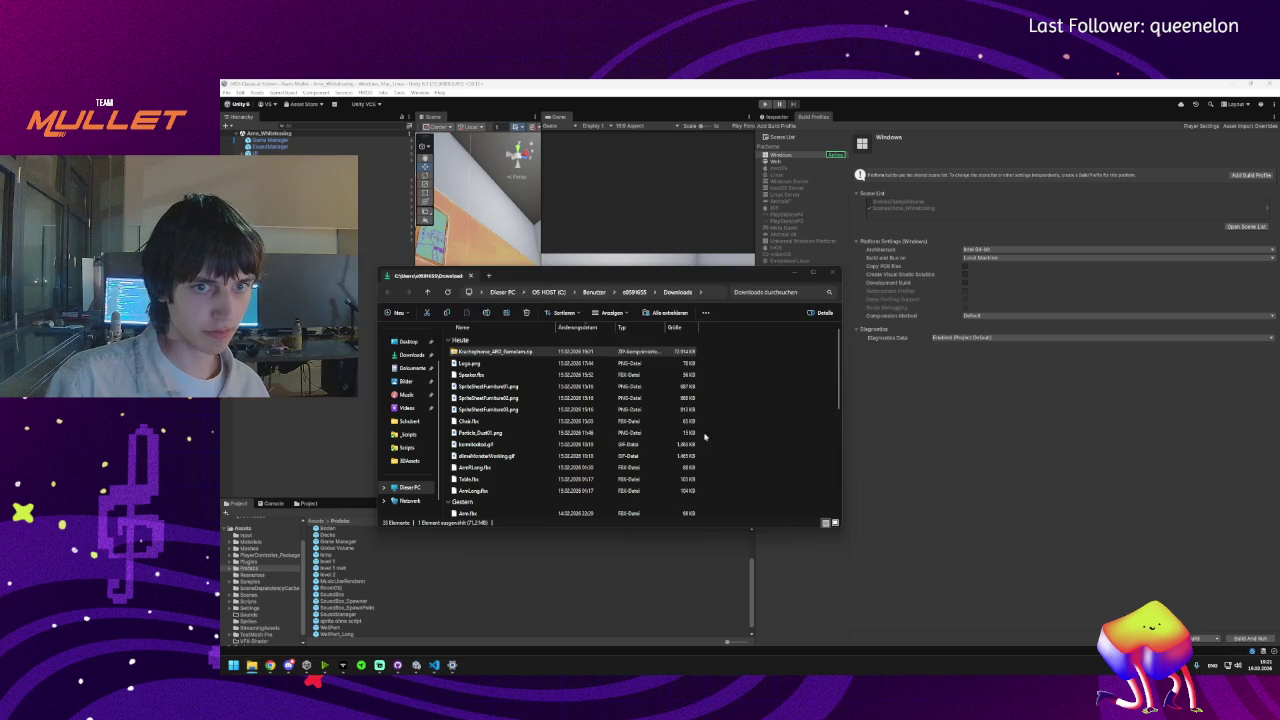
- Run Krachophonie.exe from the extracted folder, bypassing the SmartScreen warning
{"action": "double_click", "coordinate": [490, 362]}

* * *

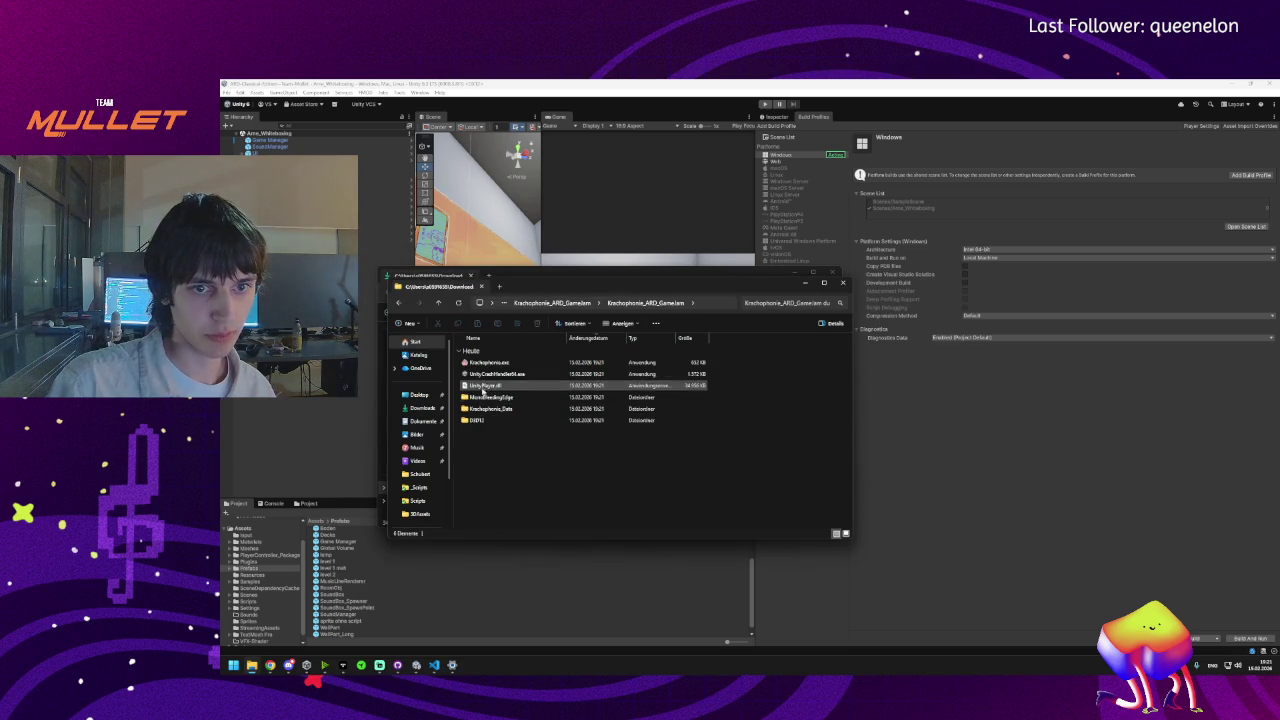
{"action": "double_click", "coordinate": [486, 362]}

---

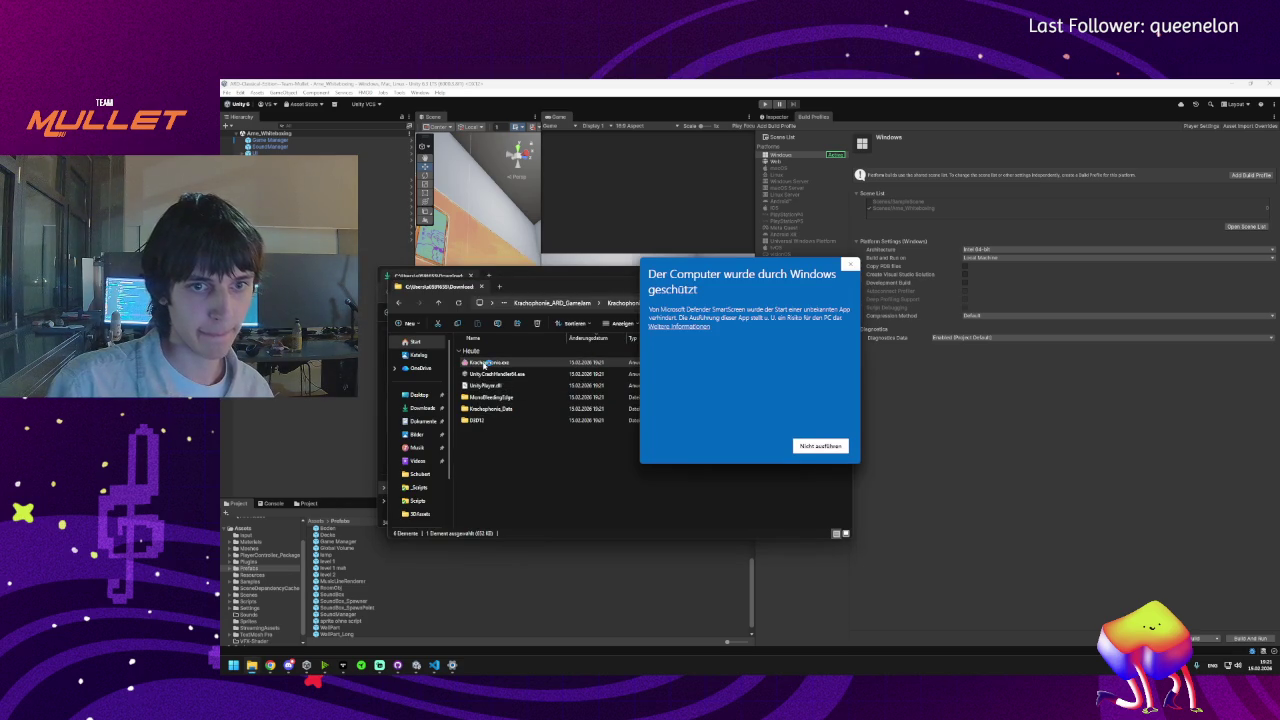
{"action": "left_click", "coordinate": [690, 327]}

• _YOUR GOAL_:
Show each line of the material above where "coordinate" occurs.

• _ANSWER_:
{"action": "double_click", "coordinate": [490, 362]}
{"action": "double_click", "coordinate": [486, 362]}
{"action": "left_click", "coordinate": [690, 327]}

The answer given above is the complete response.